Three of the four towns on the tourist mecca of Mount Desert Island have recently hired top administrators who will face pressure from growing numbers of tourists and mounting housing prices.
Two of them — Marilyn Lowell in Southwest Harbor and Kevin Sutherland in Bar Harbor — are getting some first-hand experience in the challenges that MDI faces.
Lowell, who had been Southwest Harbor’s town clerk since 2013 and became its town manager last month, is commuting to her job from off-island, where housing prices are cheaper and where a growing number of workers on MDI now live. Kevin Sutherland, a former city administrator in Saco in southern Maine who started his new job as Bar Harbor’s town manager last week, has found only a three-month rental in Bar Harbor to live in while he searches for long-term housing.
They, along with Tremont’s new town manager Jesse Dunbar and Durlin Lunt, who has been town manager in Mount Desert since 2010, are facing development challenges that have come with the island’s ever-growing tourism sector and soaring real estate prices that make it difficult for local workers to find places to live. Affordable housing, seasonal transportation and parking are among the top issues.
Sutherland said that even with all his new connections at the town office, he has only been able to find housing to rent through the end of March. Come April 1, he said, he is not sure where he will live.
“There’s not a lot to look at,” he said of MDI real estate listings for less than half a million dollars.
The housing crunch on MDI has also highlighted the importance of public transportation between the island and nearby communities, Sutherland said.
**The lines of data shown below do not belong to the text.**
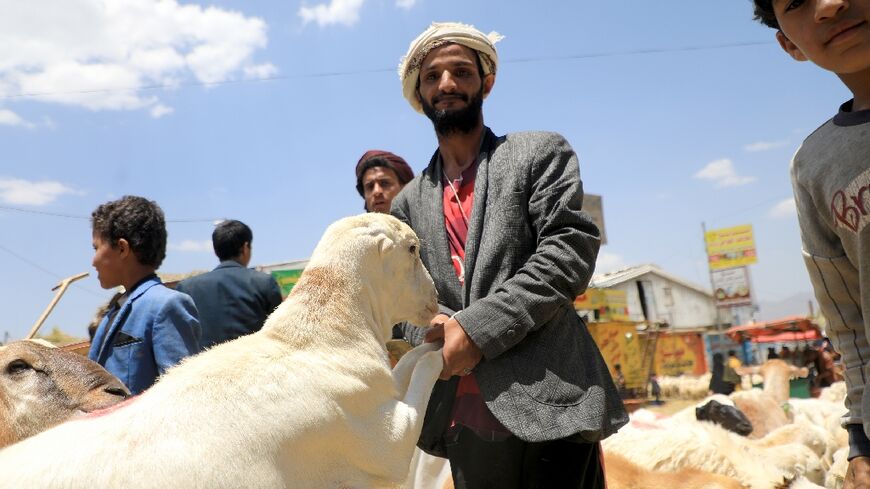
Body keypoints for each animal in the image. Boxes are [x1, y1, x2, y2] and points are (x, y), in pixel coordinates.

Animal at [0, 214, 446, 488]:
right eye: (412, 248)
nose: (437, 298)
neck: (317, 336)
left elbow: (405, 364)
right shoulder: (388, 440)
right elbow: (422, 367)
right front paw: (442, 343)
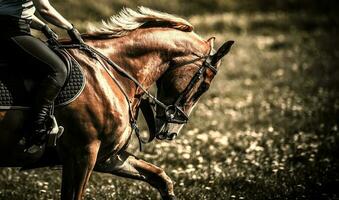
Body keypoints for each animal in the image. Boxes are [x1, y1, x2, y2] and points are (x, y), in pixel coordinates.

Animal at [0, 7, 234, 199]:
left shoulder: (107, 157)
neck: (111, 72)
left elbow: (161, 178)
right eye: (204, 87)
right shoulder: (83, 154)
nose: (171, 133)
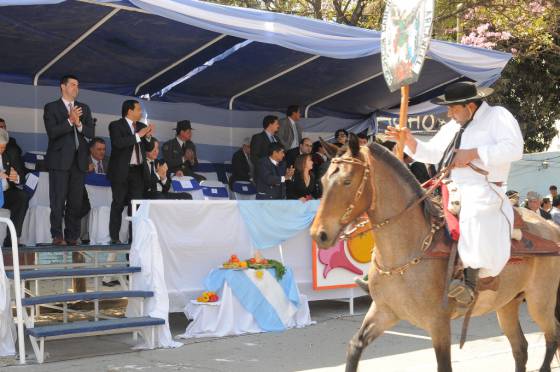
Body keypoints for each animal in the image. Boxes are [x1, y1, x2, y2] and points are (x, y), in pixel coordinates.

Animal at [308, 134, 560, 372]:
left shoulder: (438, 324)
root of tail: (551, 227)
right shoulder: (384, 311)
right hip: (507, 304)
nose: (319, 234)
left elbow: (444, 365)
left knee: (552, 336)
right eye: (323, 180)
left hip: (539, 301)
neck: (409, 250)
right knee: (521, 348)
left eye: (347, 181)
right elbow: (354, 347)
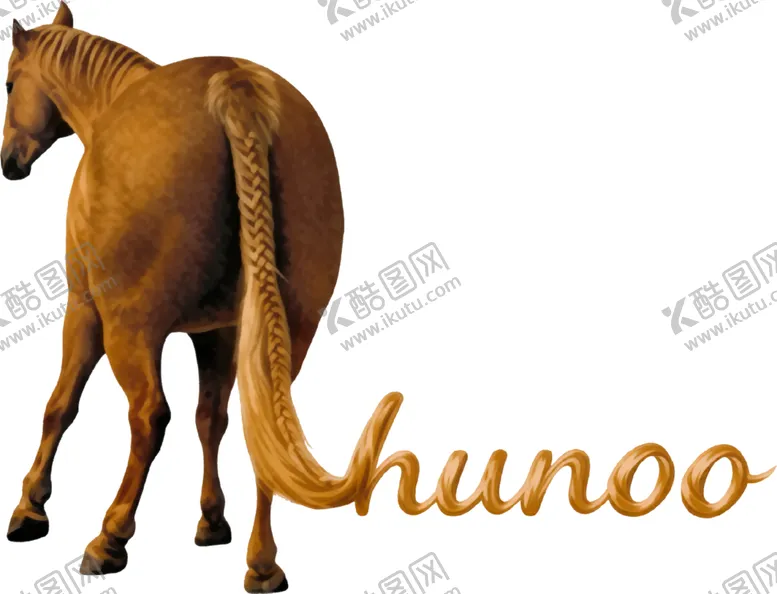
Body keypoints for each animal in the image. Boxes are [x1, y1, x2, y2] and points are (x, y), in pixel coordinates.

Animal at [1, 4, 405, 591]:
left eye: (10, 83)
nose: (10, 161)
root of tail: (233, 88)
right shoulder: (218, 332)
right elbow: (210, 418)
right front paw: (213, 521)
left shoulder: (85, 312)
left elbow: (60, 406)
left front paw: (30, 510)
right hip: (285, 330)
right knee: (268, 424)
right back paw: (263, 563)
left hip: (130, 330)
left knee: (148, 417)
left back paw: (110, 537)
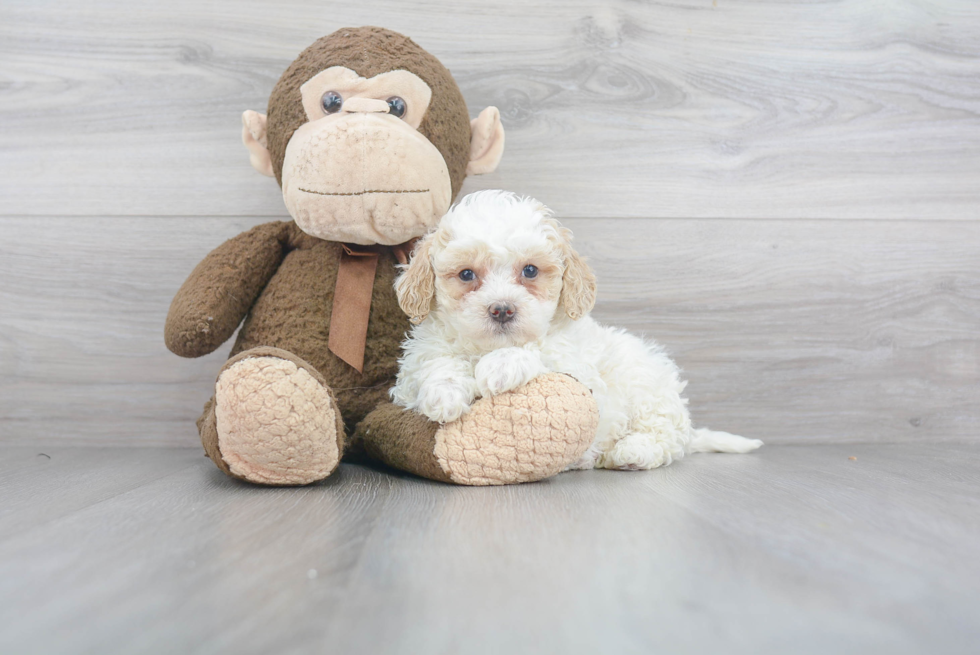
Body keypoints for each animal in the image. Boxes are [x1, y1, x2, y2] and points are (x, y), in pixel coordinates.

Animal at [388, 190, 756, 472]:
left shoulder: (577, 366)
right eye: (466, 274)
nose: (502, 309)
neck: (487, 346)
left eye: (530, 270)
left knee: (666, 437)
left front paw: (502, 365)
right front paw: (443, 394)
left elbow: (540, 351)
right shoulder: (417, 364)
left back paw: (633, 451)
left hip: (646, 383)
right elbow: (438, 362)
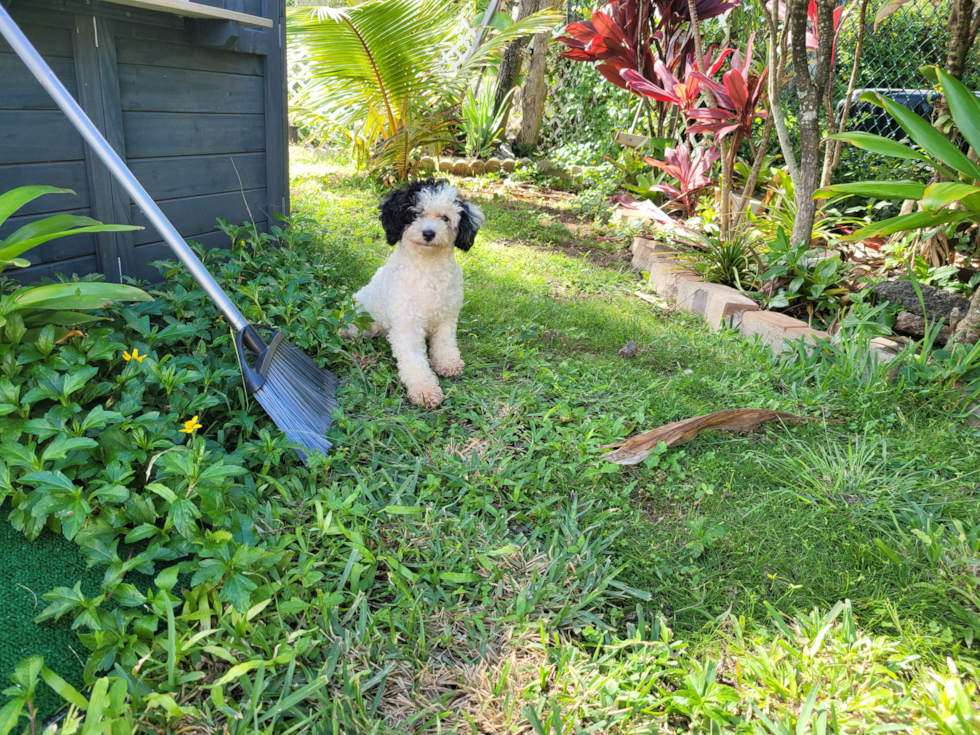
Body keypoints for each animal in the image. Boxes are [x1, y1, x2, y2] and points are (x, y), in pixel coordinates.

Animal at [340, 179, 486, 408]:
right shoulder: (407, 325)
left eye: (445, 218)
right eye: (415, 213)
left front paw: (448, 363)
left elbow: (445, 344)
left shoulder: (447, 317)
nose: (429, 233)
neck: (427, 267)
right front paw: (425, 391)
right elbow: (415, 360)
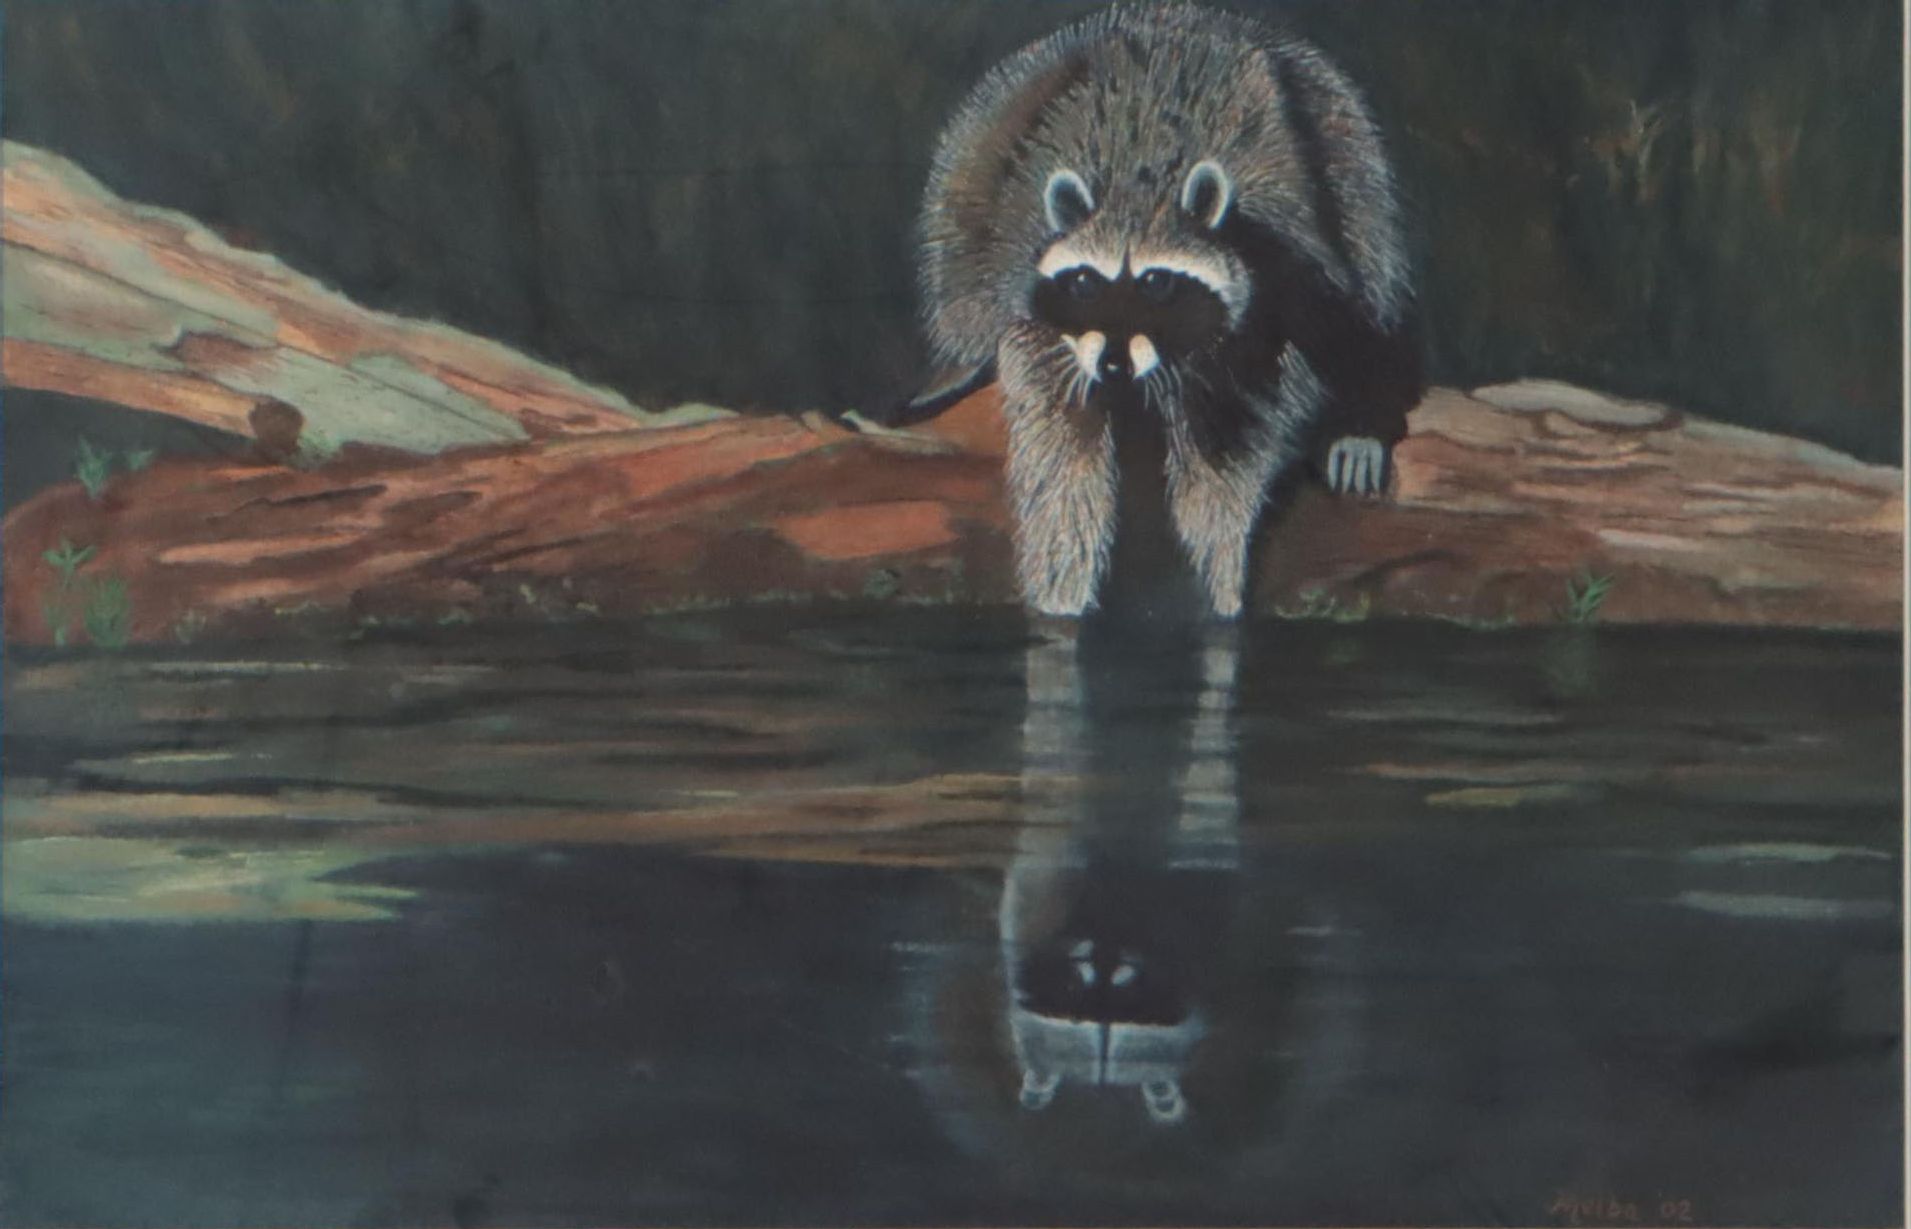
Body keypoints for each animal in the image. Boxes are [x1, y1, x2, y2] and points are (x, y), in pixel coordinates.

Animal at [908, 4, 1424, 618]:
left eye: (1156, 283)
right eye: (1085, 283)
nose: (1113, 365)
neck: (1137, 189)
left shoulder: (1281, 270)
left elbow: (1232, 442)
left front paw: (1217, 588)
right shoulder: (1032, 294)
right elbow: (1057, 450)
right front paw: (1060, 599)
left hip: (1341, 140)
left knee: (1368, 269)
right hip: (987, 145)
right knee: (962, 253)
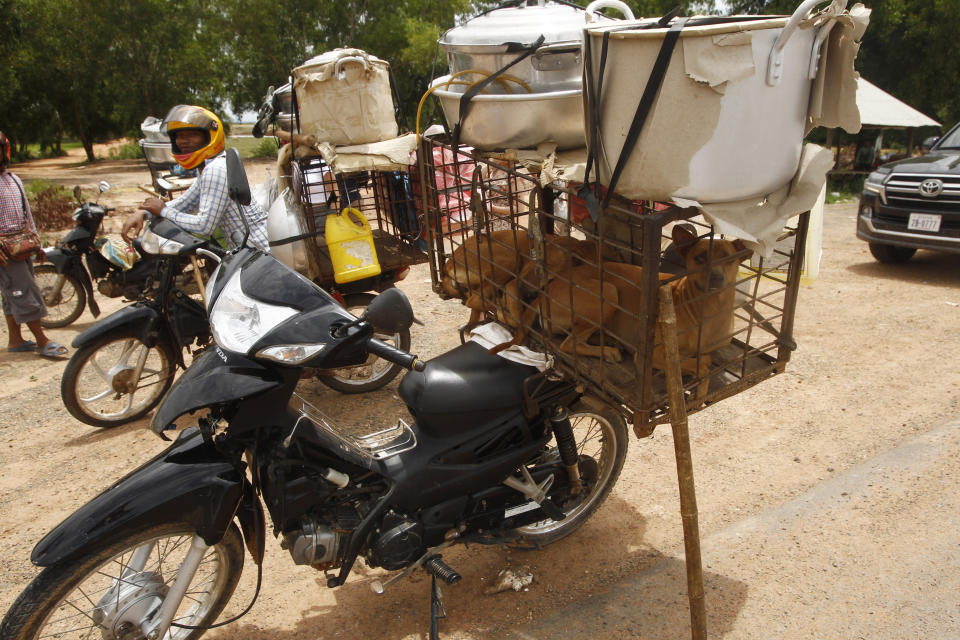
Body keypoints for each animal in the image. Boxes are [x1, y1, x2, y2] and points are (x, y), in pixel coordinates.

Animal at [496, 225, 752, 402]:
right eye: (699, 258)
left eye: (730, 259)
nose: (716, 277)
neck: (709, 310)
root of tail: (546, 290)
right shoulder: (653, 355)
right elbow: (702, 364)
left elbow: (705, 360)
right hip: (608, 292)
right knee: (569, 343)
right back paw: (608, 350)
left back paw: (608, 341)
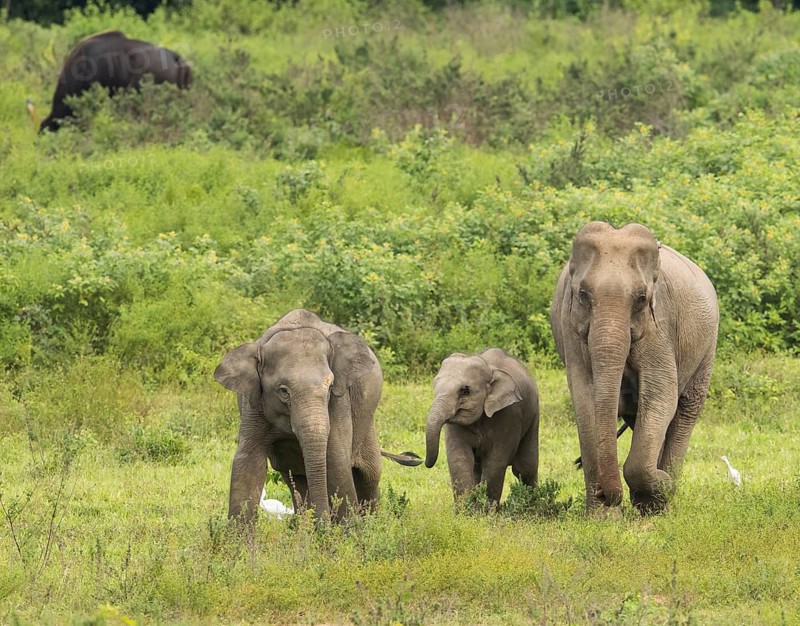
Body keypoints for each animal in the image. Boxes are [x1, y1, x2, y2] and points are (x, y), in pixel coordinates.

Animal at [214, 309, 420, 523]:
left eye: (330, 386)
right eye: (283, 391)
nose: (324, 522)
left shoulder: (339, 400)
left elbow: (336, 459)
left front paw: (344, 531)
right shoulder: (252, 404)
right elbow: (248, 464)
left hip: (368, 423)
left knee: (368, 474)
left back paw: (371, 524)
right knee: (296, 477)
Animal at [424, 348, 540, 506]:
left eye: (465, 391)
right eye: (434, 385)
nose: (423, 462)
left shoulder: (510, 415)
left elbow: (495, 462)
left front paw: (487, 510)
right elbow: (459, 459)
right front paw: (465, 510)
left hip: (534, 417)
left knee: (525, 468)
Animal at [550, 221, 718, 515]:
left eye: (641, 298)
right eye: (583, 295)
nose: (606, 494)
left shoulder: (660, 326)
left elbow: (661, 394)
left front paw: (660, 488)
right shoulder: (570, 326)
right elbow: (585, 397)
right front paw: (603, 518)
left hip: (708, 347)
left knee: (685, 409)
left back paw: (661, 494)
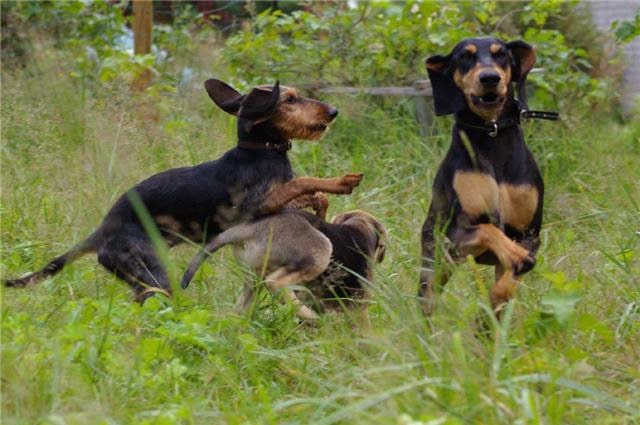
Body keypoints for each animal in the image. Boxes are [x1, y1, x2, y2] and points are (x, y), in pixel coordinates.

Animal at [182, 207, 388, 320]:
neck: (358, 227)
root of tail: (252, 227)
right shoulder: (360, 305)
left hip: (253, 279)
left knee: (242, 307)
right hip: (320, 250)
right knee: (275, 282)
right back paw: (307, 314)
Just last week the elected Bar Harbor Town Council endorsed a plan to use more paid parking revenue and cruise ship fees to help fund the seasonal Island Explorer bus system which, in addition to carrying tourists, is used by many local workers to get to and from their jobs, especially those who work downtown.
“There’s an absolute connection between transportation and jobs,” Sutherland said.
Transportation is key to Lowell’s job, as she lives off island and drives to work every day. And though parking in Southwest Harbor is not an issue for her — town staff have designated parking — it is becoming increasingly scarce in the downtown village between May and October.
“Each year, it gets busier than the year before,” Lowell said.
Lowell said the town is looking to extend the sidewalk on the west side of Main Street about a half-mile south to make it easier to get around the village without using a car.
Meanwhile, the ongoing COVID-19 pandemic is drawing more visitors than ever to the island and Acadia National Park — just as employers are struggling to fill positions.
In Bar Harbor, which also is trying to set limits on the growing number of cruise ships that visit each year, the town’s popularity as a tourist destination has severely limited the amount of affordable year-round housing and has put the town under strain from the cars that flood the town between Memorial Day and Indigenous People’s Day each year.
And in other island communities, the demand for tourism venues means considering what smart development looks like. For instance, a controversial proposal to build a large-scale campground near Goose Cove, which later was scaled back, has raised concerns about other development proposals that might come along, said Dunbar, a former code enforcement officer who became Tremont‘s town manager last summer.
Sutherland said the question of how to make sure Bar Harbor continues to be a thriving yet liveable community is clearly a theme to many of the challenges the town faces.
“All these things are clearly reaching a tipping point,” Sutherland said. “What happens when it is too much?”